# Domain name registrar which uses spamhaus or similar?



## queshaw (Nov 29, 2012)

I have email forwarded to my ISP from a domain name hosting company. The IP address of their server that relays my email gets on the CBL at spamhaus. The result is that people who send me email get back an email saying that their email couldn't be relayed because that IP address is known to belong to a spammer.

The domain name hosting company's tech support people told me that there is nothing that they can do. Spamhaus warns that they will eventually refuse to delist addresses that get on the list repeatedly.

Assuming that I've understood the situation, do you know how I can go about finding a domain name hosting company that uses the CBL or something similar to avoid relaying spam, so that this situation doesn't keep coming up? I mean, aside from asking the companies about it. I suspect the people I would be able to talk to wouldn't understand the problem.


----------



## Pushrod (Nov 30, 2012)

Setup a Google Apps account if you can. Email sucks; I don't deal with it myself anymore.


----------



## queshaw (Nov 30, 2012)

Thanks. I have various email accounts.

There is a specific email address that identifies me that I need to use. So, I want to resolve this problem.


----------



## jrm@ (Nov 30, 2012)

In case it's not clear...

With google apps you can continue to use your personal email address(es).


----------



## SirDice (Nov 30, 2012)

A domain name registrar only registers domains, it doesn't host any services. You're looking for a (mail) hosting company with proper anti-spam. This has nothing to do with the registration of a domain.


----------



## queshaw (Nov 30, 2012)

The only service that I am referring to is DNS lookup. The company that I purchased my domain name from associates servers with my domain name. Similar to this, I think:

Sender's email client > their mail server (sender's server) -> the mail server that forwards my email (relay) -> my ISP (ISP) -> my email client

Spamhaus has "relay" on their spam list. "Sender's server" consults spamhaus and says, hey "relay" is a spammer.

dig mx example.com

shows the IP address of "relay" for example.com

About google apps, if that means google handles DNS for my domain name, then maybe that is an alternative, though I would prefer to avoid google as much as is practical.


----------



## jrm@ (Nov 30, 2012)

What @SirDice said...

But, today registrars like to try and get you to do more than just register domains with them.  They like you to buy extra services like web and email hosting _from them_.  It sounds like you are just buying an extra, crappy service from your registrar.

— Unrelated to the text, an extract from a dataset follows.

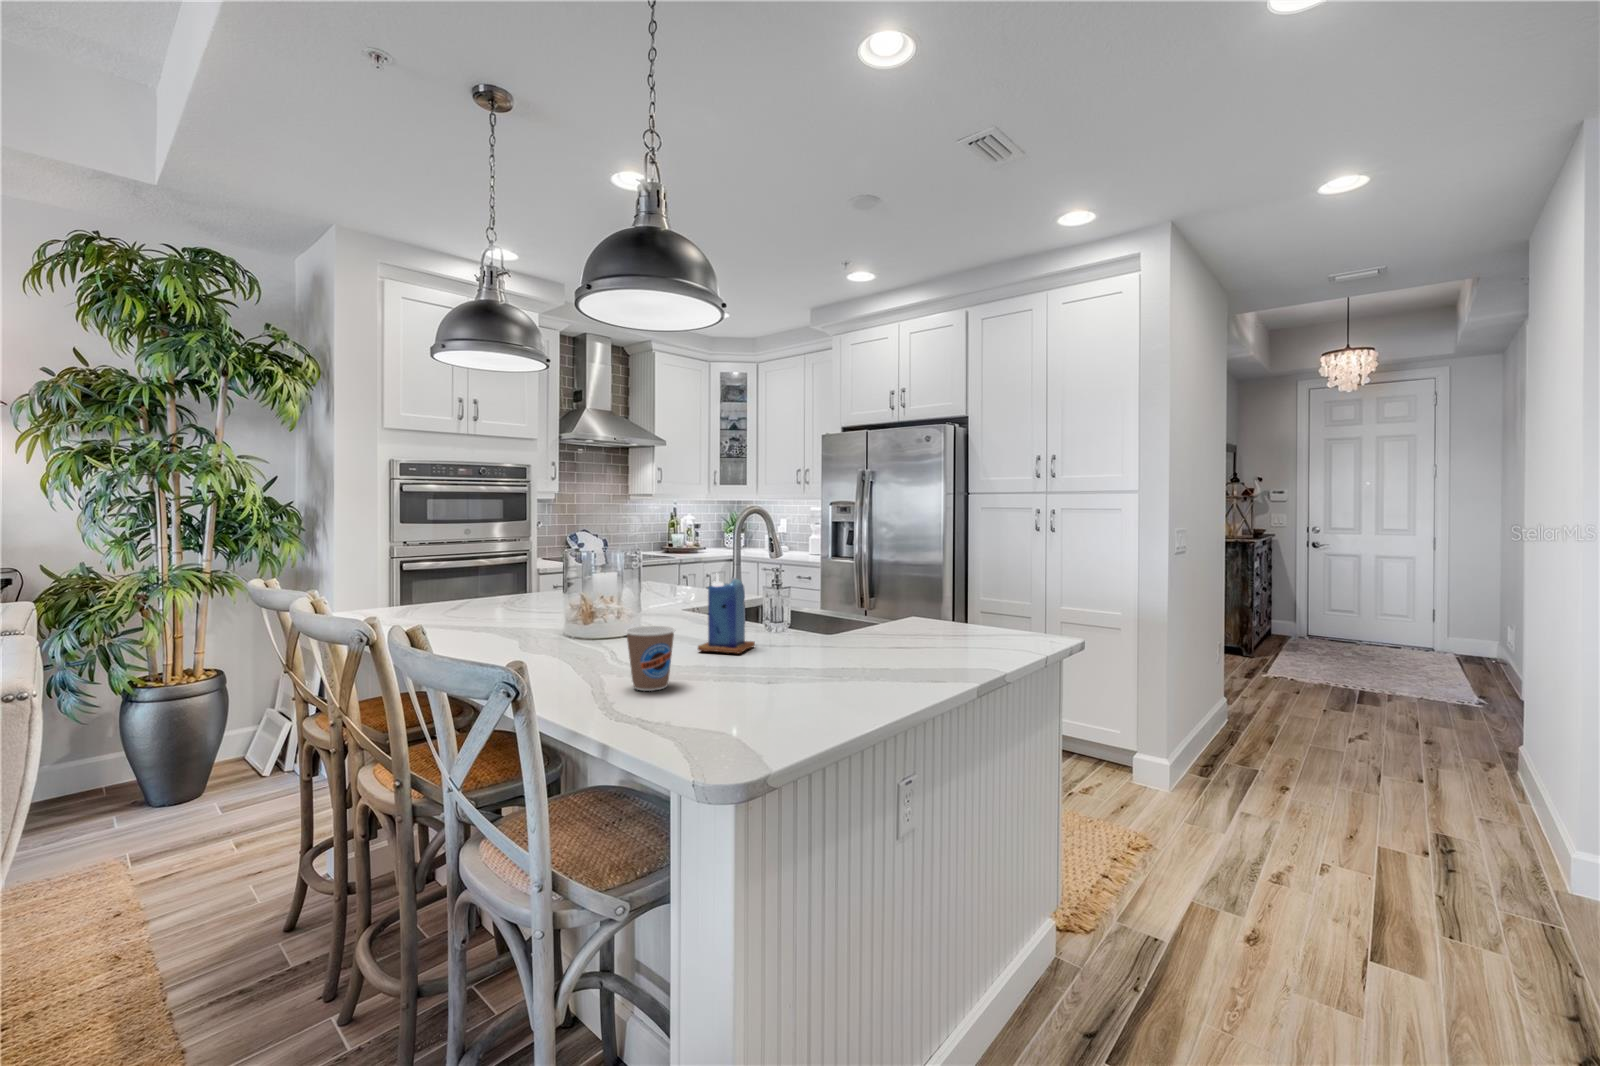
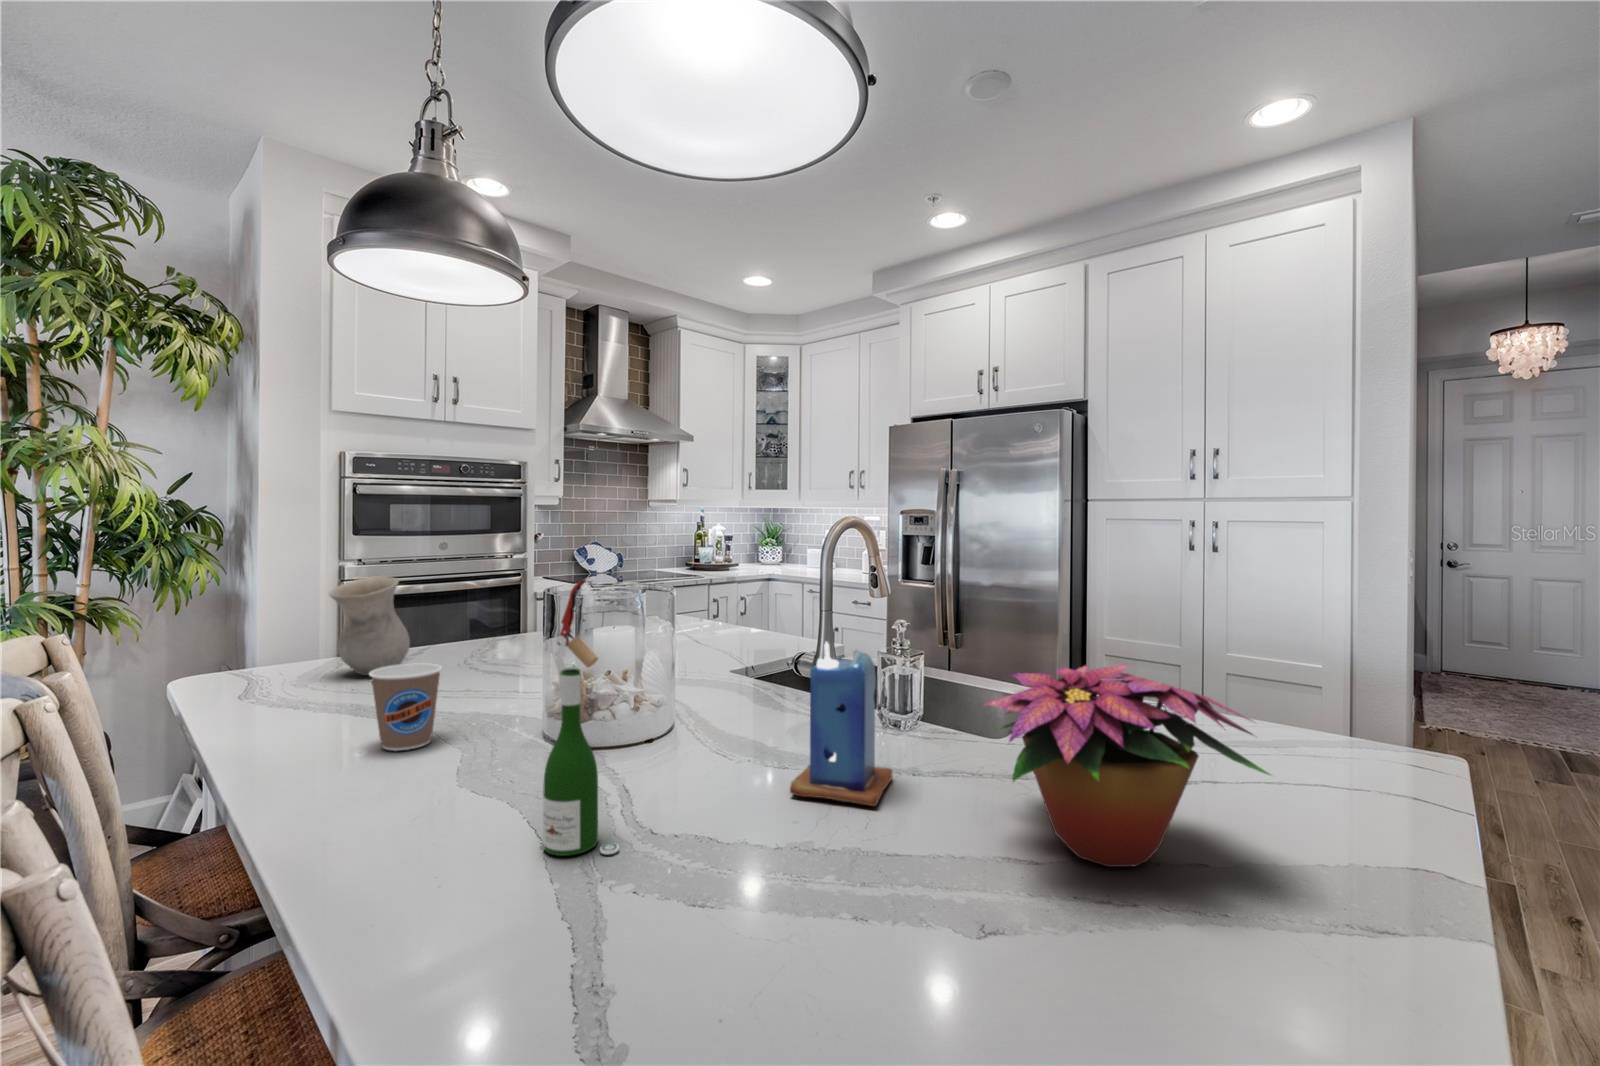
wine bottle: none [574,538,610,668] -> present [543,579,619,856]
vase: none [417,548,467,613] -> present [329,576,410,675]
flower arrangement: none [779,576,908,668] -> present [985,664,1270,867]
coffee cup: present [625,626,675,691] -> present [369,663,442,751]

The only essential services your registrar provides are management of your domain information in a central registry database and ensuring your authoritative DNS server can be found.  You then have to create proper DNS records to point to email/web/etc/ servers.

What @pushrod is suggesting is that your update your mail (MX) records in DNS to point to google's mail servers instead of your registrar's mail servers.


----------



## SirDice (Nov 30, 2012)

Yep. There are several services involved here. A domain registrar just makes sure your whois information is correct. You can then use a DNS hoster, here you can host the actual DNS domain. Next service is mail. All three, registration, DNS and hosting can be done with different companies. 

Only the hosting company has to deal with spam. But even if they do they could still end up on Spamhaus list. No amount of changing the registrar or DNS hosting will change that. 

I really applaud combating spam but some administrators/providers go overboard and use the 'wrong' RBLs and block way too much. Or they insist on stupid things like having an MX record for an egress mailserver :\


----------



## queshaw (Nov 30, 2012)

Update: Thank you for the advice. I think my problem might be resolved. My ISP has an MX only option and I will see how that works out. They say that they use the list at spamhaus, so at least spamhaus probably won't add them it's list, I think.

Okay. So, get a third service involved. Could it be my ISP's mail server that the MX records point to? Maybe they don't want to give me a static ip address for a mail server for free.

What do companies do, if they don't have their own mail server? They can't have their customers getting email back saying something that looks like they have a spam problem.

Google is probably diligent about spam, but they are evil doers... It's probably worth it to pay for a third service, I guess. I know that any place could still get blocked, but I would like someone who cares and is going to do what they can to limit the number of times that they get on a list.


----------